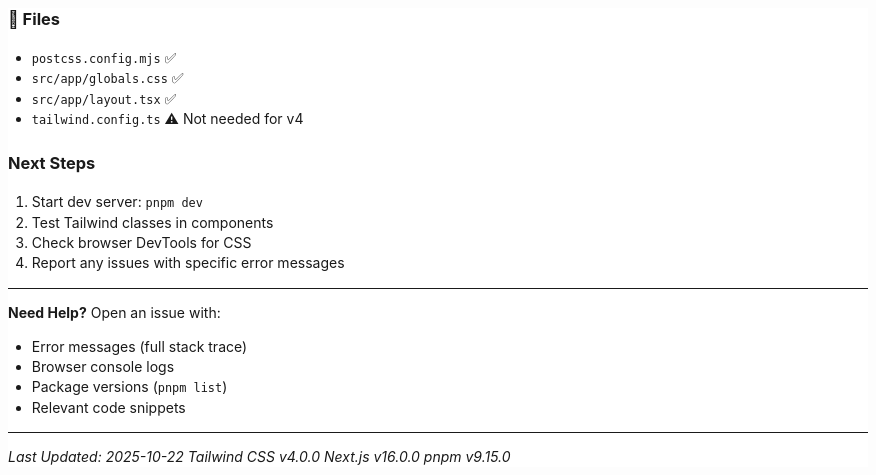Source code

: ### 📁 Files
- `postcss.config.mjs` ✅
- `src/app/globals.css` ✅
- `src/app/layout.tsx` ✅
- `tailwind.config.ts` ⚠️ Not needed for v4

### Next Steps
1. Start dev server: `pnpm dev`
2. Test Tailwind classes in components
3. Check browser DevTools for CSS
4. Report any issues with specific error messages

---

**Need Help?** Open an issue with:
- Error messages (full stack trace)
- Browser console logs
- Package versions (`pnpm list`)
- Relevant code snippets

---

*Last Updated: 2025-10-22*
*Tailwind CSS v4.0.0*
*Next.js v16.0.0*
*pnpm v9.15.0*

:: WORK INSTRUCTIONS ::
Write out the listing above word for word and line for line, leaving out the picture.

:: RESPONSE AREA ::
Source code

: ### 📁 Files
- `postcss.config.mjs` ✅
- `src/app/globals.css` ✅
- `src/app/layout.tsx` ✅
- `tailwind.config.ts` ⚠️ Not needed for v4

### Next Steps
1. Start dev server: `pnpm dev`
2. Test Tailwind classes in components
3. Check browser DevTools for CSS
4. Report any issues with specific error messages

---

**Need Help?** Open an issue with:
- Error messages (full stack trace)
- Browser console logs
- Package versions (`pnpm list`)
- Relevant code snippets

---

*Last Updated: 2025-10-22*
*Tailwind CSS v4.0.0*
*Next.js v16.0.0*
*pnpm v9.15.0*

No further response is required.